If a line in the records below contains the word "target", copy it out.

* [Stored data]:
*** Block opens ***
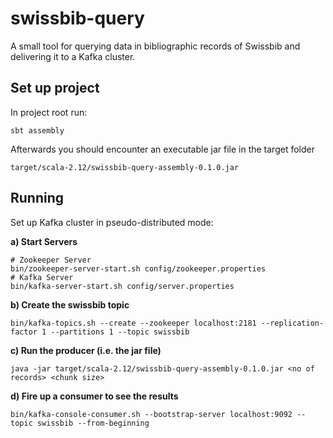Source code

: # swissbib-query

A small tool for querying data in bibliographic records of Swissbib and delivering it to a Kafka cluster.

## Set up project

In project root run:

    sbt assembly
    
Afterwards you should encounter an executable jar file in the target folder

    target/scala-2.12/swissbib-query-assembly-0.1.0.jar

## Running

Set up Kafka cluster in pseudo-distributed mode:

**a) Start Servers**


    # Zookeeper Server 
    bin/zookeeper-server-start.sh config/zookeeper.properties
    # Kafka Server
    bin/kafka-server-start.sh config/server.properties


**b) Create the swissbib topic**

    bin/kafka-topics.sh --create --zookeeper localhost:2181 --replication-factor 1 --partitions 1 --topic swissbib
    

**c) Run the producer (i.e. the jar file)**

    java -jar target/scala-2.12/swissbib-query-assembly-0.1.0.jar <no of records> <chunk size>
    
**d) Fire up a consumer to see the results**

    bin/kafka-console-consumer.sh --bootstrap-server localhost:9092 --topic swissbib --from-beginning
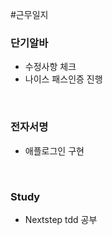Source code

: #근무일지 


### 단기알바
- 수정사항 체크
- 나이스 패스인증 진행

<br>

### 전자서명
- 애플로그인 구현

<br>

### Study
- Nextstep tdd 공부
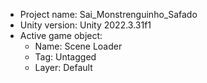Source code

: <!-- UNITY CODE ASSIST INSTRUCTIONS START -->
- Project name: Sai_Monstrenguinho_Safado
- Unity version: Unity 2022.3.31f1
- Active game object:
  - Name: Scene Loader
  - Tag: Untagged
  - Layer: Default
<!-- UNITY CODE ASSIST INSTRUCTIONS END -->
*** Block closes ***
* [RESULT OF THE TASK]:
Afterwards you should encounter an executable jar file in the target folder
    target/scala-2.12/swissbib-query-assembly-0.1.0.jar
    java -jar target/scala-2.12/swissbib-query-assembly-0.1.0.jar <no of records> <chunk size>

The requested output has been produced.